Originally very excited about the book

Many other reviews covered this but I will briefly restate what others have said.

PROS (not many)
- Easy reading book.
- Doesn't assume too much on the part of the reader. DirectX basics that are used was covered, etc.
- I don't agree with all of the control messaging system but the author's coverage/design is not too bad.

CONS
- As stated before, code in book does not match code on CD. Code on CD has some compilation issues that upon investigation are fairly straight forward to fix. Fixing requires knowledge beyond the basics of programming.
- The compiled executable examples, with very little happening on the screen, run very very poorly. I believe one of the basic issues with performance is with the overall design. That's a problem because then the book is pretty much useless. I suppose to be fair the writer might have been targeting a larger audience and not just gamers. WM_PAINT posted messages are done. That's slow. No respecting game engine will post paint messages, they will gain full control over rendering the window or full screen and "talk" directly to the Direct 3D device interface.
- (This one is personal) I do not like the coding style. Also, anytime a C++ programmer use "this->" the "this" pointer within the object itself doesn't fully understand that you don't need to fully qualify the pointer.
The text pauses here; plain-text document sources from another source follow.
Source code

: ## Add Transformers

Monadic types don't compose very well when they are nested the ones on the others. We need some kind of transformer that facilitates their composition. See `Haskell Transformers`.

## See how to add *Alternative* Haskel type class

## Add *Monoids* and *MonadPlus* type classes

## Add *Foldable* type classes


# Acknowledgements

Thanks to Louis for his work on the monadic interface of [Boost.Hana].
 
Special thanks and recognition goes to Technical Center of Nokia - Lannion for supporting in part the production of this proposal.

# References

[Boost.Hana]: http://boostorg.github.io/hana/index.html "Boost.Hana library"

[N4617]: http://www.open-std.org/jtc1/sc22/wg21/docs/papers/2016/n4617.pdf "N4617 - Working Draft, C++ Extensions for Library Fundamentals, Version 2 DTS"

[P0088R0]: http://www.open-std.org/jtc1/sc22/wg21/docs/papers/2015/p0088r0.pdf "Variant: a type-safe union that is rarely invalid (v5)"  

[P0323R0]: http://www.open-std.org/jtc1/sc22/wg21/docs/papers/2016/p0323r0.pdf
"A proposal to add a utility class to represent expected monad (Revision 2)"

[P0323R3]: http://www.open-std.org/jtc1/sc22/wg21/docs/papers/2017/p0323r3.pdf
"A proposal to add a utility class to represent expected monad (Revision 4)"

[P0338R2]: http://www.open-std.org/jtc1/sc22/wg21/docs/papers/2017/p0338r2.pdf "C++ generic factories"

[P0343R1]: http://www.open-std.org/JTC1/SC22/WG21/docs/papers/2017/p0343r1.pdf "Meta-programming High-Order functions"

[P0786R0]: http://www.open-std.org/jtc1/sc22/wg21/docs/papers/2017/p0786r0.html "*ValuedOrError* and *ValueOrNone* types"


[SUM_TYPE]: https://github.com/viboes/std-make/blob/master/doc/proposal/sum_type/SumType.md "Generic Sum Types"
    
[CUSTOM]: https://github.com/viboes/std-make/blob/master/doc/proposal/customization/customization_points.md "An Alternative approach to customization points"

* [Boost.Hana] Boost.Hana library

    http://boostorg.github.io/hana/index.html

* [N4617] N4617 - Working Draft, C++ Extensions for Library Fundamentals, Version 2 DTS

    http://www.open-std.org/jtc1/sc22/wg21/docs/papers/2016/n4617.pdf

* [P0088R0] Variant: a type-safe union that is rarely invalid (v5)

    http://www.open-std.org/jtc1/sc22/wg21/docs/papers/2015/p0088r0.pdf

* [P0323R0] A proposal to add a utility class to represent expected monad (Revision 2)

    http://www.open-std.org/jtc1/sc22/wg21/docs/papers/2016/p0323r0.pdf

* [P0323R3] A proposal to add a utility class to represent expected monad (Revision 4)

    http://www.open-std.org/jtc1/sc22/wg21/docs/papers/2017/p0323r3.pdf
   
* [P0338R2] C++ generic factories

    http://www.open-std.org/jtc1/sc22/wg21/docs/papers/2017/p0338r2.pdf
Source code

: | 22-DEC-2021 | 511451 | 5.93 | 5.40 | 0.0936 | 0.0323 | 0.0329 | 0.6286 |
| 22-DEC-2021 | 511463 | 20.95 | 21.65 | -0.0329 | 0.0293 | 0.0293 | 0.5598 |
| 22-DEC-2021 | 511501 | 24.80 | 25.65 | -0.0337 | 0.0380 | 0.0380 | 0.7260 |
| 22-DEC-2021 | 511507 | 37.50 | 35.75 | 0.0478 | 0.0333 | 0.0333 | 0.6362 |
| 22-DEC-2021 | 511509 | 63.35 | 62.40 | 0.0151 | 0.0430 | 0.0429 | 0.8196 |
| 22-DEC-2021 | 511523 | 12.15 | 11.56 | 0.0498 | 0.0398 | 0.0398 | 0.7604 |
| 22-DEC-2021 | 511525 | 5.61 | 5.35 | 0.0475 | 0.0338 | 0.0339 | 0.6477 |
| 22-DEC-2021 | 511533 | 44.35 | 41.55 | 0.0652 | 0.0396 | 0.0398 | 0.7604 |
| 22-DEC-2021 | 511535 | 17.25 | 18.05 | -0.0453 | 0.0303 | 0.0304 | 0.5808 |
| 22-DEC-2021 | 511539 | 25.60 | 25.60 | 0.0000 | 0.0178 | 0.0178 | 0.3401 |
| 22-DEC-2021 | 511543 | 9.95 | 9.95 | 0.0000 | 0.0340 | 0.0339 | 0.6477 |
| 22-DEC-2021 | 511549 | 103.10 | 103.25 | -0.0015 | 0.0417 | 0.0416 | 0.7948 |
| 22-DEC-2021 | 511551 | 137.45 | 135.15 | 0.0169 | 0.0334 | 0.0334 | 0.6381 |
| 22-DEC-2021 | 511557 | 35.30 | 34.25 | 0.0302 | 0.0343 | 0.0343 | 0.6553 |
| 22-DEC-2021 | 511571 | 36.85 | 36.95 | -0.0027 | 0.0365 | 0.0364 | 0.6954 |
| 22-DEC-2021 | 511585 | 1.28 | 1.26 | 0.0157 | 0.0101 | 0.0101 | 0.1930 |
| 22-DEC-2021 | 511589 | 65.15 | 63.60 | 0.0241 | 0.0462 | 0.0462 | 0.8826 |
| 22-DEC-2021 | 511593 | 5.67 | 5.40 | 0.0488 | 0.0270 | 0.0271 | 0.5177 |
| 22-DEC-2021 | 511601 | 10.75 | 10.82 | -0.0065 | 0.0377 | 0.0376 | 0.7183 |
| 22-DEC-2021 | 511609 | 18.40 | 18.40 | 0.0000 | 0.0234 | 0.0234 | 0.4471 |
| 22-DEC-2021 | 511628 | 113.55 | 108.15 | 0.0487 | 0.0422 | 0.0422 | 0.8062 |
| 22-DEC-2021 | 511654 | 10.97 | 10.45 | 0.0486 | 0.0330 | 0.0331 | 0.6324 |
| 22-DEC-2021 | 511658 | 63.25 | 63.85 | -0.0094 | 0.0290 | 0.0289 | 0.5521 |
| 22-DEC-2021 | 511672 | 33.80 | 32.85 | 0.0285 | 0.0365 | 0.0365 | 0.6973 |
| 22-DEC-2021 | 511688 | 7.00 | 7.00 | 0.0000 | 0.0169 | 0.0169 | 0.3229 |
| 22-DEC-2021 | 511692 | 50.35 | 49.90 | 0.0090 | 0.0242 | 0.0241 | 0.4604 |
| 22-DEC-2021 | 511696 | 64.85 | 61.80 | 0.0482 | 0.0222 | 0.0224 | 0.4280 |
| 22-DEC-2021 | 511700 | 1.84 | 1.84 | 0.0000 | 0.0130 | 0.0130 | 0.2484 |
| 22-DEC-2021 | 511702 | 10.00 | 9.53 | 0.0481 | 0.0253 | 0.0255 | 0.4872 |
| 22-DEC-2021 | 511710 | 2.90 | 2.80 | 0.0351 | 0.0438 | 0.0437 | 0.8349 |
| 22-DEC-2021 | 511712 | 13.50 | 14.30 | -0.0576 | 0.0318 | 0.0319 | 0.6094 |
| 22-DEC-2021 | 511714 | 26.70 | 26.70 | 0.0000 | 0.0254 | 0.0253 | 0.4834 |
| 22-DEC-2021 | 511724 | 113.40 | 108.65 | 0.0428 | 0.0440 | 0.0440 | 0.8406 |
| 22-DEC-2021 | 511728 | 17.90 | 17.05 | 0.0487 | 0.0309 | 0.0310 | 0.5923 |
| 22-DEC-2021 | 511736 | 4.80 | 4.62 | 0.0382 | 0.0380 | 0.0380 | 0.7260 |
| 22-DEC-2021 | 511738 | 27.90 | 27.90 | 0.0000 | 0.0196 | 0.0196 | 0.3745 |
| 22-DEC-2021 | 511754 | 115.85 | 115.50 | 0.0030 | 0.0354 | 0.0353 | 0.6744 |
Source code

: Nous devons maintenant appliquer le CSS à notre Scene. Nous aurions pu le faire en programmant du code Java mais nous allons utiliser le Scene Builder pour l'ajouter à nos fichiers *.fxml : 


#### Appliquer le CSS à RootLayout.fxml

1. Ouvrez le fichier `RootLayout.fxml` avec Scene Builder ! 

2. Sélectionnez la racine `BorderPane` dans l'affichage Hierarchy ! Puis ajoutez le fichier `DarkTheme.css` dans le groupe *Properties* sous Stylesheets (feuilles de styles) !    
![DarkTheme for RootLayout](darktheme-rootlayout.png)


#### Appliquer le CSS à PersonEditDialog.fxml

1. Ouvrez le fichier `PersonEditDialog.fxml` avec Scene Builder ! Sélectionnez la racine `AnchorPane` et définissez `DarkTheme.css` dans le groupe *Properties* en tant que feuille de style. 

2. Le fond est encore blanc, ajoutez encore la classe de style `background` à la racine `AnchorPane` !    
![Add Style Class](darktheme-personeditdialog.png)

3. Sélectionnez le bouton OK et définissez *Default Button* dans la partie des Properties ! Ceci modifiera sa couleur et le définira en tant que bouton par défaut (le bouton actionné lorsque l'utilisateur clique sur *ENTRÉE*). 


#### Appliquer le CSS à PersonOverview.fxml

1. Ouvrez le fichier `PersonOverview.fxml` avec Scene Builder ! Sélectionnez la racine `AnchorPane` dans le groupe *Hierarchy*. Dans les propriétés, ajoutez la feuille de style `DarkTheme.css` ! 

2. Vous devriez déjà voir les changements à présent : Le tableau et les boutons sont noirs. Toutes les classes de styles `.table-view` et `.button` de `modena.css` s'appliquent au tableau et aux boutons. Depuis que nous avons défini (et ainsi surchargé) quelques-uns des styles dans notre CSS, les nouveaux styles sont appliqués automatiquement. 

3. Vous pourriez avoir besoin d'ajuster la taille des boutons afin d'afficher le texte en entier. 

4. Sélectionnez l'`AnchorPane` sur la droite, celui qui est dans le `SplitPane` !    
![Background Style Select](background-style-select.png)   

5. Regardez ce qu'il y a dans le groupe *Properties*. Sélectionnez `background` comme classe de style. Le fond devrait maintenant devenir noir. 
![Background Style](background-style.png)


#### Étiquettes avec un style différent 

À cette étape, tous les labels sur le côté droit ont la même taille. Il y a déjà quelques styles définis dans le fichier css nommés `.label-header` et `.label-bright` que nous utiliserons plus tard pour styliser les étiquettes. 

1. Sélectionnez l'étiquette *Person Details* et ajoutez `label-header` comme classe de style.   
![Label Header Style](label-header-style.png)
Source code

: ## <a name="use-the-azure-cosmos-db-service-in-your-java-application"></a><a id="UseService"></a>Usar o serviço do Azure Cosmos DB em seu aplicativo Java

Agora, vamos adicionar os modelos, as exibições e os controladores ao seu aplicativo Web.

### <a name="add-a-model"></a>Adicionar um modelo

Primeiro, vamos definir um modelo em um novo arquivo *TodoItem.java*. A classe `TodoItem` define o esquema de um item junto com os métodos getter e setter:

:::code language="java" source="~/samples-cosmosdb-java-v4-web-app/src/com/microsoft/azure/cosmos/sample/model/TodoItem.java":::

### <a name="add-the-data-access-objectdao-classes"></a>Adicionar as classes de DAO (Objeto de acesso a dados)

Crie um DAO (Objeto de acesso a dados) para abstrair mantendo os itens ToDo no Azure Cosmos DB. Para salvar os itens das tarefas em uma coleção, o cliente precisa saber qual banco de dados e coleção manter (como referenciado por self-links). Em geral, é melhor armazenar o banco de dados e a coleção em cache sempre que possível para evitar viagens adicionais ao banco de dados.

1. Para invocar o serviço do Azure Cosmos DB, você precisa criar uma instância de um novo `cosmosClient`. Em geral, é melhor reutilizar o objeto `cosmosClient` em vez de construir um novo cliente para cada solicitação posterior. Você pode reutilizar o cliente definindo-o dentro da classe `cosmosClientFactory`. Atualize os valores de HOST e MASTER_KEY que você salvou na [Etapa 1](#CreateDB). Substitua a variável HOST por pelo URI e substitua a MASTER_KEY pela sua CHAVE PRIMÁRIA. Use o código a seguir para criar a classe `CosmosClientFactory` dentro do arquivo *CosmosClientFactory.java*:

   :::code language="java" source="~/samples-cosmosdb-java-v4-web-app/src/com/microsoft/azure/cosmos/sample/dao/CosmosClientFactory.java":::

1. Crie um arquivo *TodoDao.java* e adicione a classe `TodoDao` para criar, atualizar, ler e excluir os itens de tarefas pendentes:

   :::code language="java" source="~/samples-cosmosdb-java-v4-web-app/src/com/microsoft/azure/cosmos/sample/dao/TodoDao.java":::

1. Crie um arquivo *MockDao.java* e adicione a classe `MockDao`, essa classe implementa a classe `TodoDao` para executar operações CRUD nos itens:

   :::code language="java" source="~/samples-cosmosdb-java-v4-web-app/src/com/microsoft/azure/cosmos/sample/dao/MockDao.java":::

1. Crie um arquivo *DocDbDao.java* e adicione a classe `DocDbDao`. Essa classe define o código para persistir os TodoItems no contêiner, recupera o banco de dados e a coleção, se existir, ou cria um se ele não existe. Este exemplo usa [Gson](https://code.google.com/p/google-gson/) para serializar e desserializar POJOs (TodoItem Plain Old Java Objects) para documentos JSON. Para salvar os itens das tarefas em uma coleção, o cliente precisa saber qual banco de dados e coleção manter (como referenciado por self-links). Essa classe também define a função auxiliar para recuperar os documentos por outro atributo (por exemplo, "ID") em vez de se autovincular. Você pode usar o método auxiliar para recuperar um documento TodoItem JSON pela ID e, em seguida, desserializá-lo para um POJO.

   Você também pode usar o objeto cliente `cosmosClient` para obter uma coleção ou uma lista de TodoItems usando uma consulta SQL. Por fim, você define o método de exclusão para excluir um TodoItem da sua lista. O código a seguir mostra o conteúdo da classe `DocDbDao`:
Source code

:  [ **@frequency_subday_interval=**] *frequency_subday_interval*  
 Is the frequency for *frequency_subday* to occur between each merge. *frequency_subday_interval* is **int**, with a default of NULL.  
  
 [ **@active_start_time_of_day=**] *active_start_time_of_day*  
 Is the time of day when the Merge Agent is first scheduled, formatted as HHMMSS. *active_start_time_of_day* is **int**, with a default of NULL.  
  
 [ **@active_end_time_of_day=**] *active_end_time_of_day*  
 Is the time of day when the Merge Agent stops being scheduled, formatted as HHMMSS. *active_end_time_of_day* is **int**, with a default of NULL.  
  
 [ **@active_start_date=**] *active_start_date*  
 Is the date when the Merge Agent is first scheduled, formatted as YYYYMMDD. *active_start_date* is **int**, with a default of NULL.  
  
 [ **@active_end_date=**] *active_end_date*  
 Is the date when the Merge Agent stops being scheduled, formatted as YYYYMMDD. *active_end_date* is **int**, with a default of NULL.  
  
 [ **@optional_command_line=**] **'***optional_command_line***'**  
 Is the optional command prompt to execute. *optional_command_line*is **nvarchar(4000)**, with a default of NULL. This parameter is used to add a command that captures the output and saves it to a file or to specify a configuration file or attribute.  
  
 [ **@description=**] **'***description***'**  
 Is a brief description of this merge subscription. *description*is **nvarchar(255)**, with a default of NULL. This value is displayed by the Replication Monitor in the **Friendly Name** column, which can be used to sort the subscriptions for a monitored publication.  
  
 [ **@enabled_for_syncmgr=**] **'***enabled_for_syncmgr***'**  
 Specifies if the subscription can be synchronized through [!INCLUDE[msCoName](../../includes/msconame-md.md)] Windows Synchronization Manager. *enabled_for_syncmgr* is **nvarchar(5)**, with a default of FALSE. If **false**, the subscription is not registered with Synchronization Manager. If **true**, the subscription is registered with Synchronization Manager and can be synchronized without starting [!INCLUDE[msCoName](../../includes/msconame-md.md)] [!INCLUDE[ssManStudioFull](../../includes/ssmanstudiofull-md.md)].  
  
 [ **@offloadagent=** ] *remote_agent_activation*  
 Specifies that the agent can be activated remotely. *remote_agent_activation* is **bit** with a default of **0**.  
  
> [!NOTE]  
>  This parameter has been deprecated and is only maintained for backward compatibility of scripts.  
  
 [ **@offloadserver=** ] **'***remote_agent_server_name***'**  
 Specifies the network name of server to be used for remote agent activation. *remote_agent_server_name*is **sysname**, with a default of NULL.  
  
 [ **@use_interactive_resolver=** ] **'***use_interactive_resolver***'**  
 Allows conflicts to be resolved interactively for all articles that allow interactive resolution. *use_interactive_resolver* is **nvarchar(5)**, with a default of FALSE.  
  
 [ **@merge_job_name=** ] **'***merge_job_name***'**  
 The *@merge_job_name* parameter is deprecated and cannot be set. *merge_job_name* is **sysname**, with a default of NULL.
If you're looking for decent code with somewhat decent comments then save yourself some money and just download the DirectX SDK. In it, you will get many examples of UI things. Microsoft created a CustomUI application which runs very, very fast and handles GUI things very similarly to this book. But Microsoft's runs much faster. The problem with that is you won't find a very detailed writeup on "why" things are done the way they are. At least I haven't found it.